* Teks yang Ditampilkan *
------------------------
Potensi dan Bahaya pada Masa Remaja

Potensi dan Bahaya dalam Masa Remaja

A.Remaja Sebagai Sumber Potensi

Ki Hajar Dewantara pernah mengatakan, “In het verleden ligt het heden, in het nu wat worden zal”. Artinya: keadaan sekarang dibentuk oleh keadaan yang lampau, dan keadaan yang akan mendatang ditentukan oleh keadaan sekarang. Dengan kata lain, “Syubanul yaum Rijaalul qhod”. Pemuda / remaja di masa sekarang ini pemimpin di masa depan.
               
Ungkapan ini begitu masyhur kedengarannya, dan memang terwujud di alam nyata ini. Bahkan ada lagi sebuah ungkapan lain: “Inna fii Yadhis Syubban Amrol Ummati wafii Aqdamihim Hayaataha”. Sesungguhnya hanya di tangan dan langkah para pemuda dan remaja urusan dan hidupnya ummat masyarakat. Artinya baik dan buruk suatu umat atau bangsa di masa datang, sangat ditentukan oleh baik dan buruknya pemuda atau remaja di masa kini.

            Dengan ungkapan-ungkapan diatas, berarti seorang pemuda atau remaja merupakan sumber potensi yang dapat menicptakan keadaan yang lebih baik di masa mendatang melalui karya dan potensi intelektualnya dalam membangun suatu peradapan masyarakat atau bangsa. Sebaliknya dengan dekadensi moral dan lenyapnya iman yang melanda pemuda atau remaja di masa kini, adalah sebagai sumber potensi yang akan dapat menghancurkan dan menistakan keadaan umat masyarakat dimasa datang.

            Kalau kita boleh meramalkan, tentunya keadaan ummat dan masyarakat di masa yang akan datang sudah dapat kita baca dan tentukan mulai sekarang. Bagaiamana keadaan Sepuluh tahun, lima belas tahun dan dua puluh tahun lagi ummat masyarakat bangsa dan negara kita….? Jawabannya sangat mudah. Tidak membutuhkan ramalan seorang paranormal dan dukun yang hebat. Yaitu cukup dengan melihat keadaan remaja atau pemuda yang hidup dimasa sekarang ini. Karena eksistensi remaja dan pemuda sekarang ini merupakan jawaban yang rasional untuk menentukan warna dan corak kehidupan masyarakt di masa yang akan datang. Apabila kita menyaksikan kehidupan remaja dan pemuda yang tidak lain sebagai anak-anak bangsa, telah teraktualisai pada wujud nilai positif akan daya dan kemampuan yang dimiliki dengan dilandasi nilai-nilai intelektual, akhlak, budaya yang tercermin dari nilai moralitas bangsa yang berketuhanan, maka kita sudah dapat memastikan bahwa bangsa dan negara kita dimasa datang akan tampak sebagai bangsa yang religius, maju dan beradab. Tapi sebaliknya, apabila keadaan remaja dan pemuda di masa kini sebagai remaja dan pemuda yang tidak bermoral dan berakhlak mulia, maka kejayaan dan keluruhan bangsa dan negara kita akan hancur. Seorang Sastrawan mengatakan, “Kejayaan bangsa dan negara itu ditentukan oleh keluhuran akhlak. Apabila telah hilang akhlaknya, maka runtuhlah kejayaan bangsa itu”.
------------------------
* Yang Diperlukan *
Lanjutkan teks tentang potensi dan bahaya pada masa remaja, mulai sesudah kalimat terakhirnya. Bahan berikut diambil dari sumber yang berbeda.

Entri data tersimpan
------------------------
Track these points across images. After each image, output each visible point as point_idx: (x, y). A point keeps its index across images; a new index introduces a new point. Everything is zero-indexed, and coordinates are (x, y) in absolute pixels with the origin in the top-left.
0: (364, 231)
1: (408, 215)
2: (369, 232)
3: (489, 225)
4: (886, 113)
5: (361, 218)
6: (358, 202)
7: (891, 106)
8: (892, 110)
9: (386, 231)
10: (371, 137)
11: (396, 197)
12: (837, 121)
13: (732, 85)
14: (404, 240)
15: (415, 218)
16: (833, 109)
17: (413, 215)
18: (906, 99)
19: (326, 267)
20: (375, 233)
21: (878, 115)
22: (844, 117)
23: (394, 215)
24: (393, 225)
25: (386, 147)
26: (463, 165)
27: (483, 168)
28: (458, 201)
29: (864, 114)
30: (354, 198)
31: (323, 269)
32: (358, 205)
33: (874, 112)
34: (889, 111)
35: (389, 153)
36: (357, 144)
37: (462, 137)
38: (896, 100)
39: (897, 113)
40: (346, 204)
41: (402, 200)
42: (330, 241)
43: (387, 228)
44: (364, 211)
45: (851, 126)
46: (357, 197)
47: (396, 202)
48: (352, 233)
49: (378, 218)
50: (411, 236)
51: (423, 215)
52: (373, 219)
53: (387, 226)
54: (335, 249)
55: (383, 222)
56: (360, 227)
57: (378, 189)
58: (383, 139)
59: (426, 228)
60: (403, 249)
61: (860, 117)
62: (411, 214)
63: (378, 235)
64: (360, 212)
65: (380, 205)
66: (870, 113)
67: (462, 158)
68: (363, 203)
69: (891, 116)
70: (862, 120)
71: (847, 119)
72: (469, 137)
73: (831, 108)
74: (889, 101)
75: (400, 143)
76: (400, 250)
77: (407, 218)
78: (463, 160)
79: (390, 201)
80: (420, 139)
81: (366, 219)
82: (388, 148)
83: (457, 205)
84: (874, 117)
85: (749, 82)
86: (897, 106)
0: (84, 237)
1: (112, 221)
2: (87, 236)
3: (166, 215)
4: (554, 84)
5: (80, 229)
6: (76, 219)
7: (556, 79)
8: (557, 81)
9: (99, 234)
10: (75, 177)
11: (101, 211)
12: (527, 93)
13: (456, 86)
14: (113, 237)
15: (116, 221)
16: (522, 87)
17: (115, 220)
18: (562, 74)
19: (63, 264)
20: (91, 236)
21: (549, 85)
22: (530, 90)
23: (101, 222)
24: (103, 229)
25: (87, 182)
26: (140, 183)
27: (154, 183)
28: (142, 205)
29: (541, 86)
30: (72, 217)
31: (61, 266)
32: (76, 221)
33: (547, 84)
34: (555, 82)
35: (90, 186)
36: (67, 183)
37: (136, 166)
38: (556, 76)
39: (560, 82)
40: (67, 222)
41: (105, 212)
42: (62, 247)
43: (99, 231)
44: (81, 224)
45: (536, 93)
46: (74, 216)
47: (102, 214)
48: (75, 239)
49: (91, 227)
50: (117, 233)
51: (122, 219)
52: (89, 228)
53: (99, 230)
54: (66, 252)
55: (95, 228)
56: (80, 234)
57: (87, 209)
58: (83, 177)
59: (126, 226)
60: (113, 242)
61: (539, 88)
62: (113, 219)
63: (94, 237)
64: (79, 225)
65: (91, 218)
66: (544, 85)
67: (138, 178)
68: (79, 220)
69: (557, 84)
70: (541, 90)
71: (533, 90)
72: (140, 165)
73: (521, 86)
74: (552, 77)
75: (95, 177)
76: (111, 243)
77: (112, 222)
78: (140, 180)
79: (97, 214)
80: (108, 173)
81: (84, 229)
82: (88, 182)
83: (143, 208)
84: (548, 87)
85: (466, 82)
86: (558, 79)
------------------------
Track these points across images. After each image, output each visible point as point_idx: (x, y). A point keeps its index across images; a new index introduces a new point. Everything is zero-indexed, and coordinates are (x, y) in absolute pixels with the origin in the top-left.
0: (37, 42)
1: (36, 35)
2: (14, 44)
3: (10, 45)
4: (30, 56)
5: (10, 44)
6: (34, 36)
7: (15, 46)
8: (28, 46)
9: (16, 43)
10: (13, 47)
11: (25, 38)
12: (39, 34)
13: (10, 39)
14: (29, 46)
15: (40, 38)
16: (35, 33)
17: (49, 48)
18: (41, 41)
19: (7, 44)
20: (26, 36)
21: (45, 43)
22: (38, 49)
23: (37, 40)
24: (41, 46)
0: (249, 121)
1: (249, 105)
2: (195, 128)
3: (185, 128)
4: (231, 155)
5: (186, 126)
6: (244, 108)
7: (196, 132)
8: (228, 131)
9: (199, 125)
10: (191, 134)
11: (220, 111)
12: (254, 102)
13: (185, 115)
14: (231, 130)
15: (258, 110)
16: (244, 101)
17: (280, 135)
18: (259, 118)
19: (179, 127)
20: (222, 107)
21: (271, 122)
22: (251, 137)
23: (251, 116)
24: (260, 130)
------------------------
* Jawaban yang Diharapkan *
               
Masa muda atau remaja hanyalah merupakan satu estape dari beberapa estape kehidupan yang harus dilalui. Tetapi pada masa muda atau remaja itulah sebenarnya merupakan masa yang paling ideal untuk beraktifitas. Dr. Kartono Muhamad menggambarkan generasi muda sebagai generasi yang terasing, sebab pada umumnya mereka masih mencari pelarian untuk tempat kreativitas.
           
Pelarian generasi muda akan menjurus pada dua arah, yaitu arah positif dan negatif. Jika arahnya ke positif, mereka akan memanfaatkan potensinya kepada perilaku konstrukfit, seperti ikut peduli terhadap masa depan masyarakat. Tetapi jika arahnya negatif, maka mereka akan terjebak dalam dunia hitam sebagai generasi yang tidak bermoral.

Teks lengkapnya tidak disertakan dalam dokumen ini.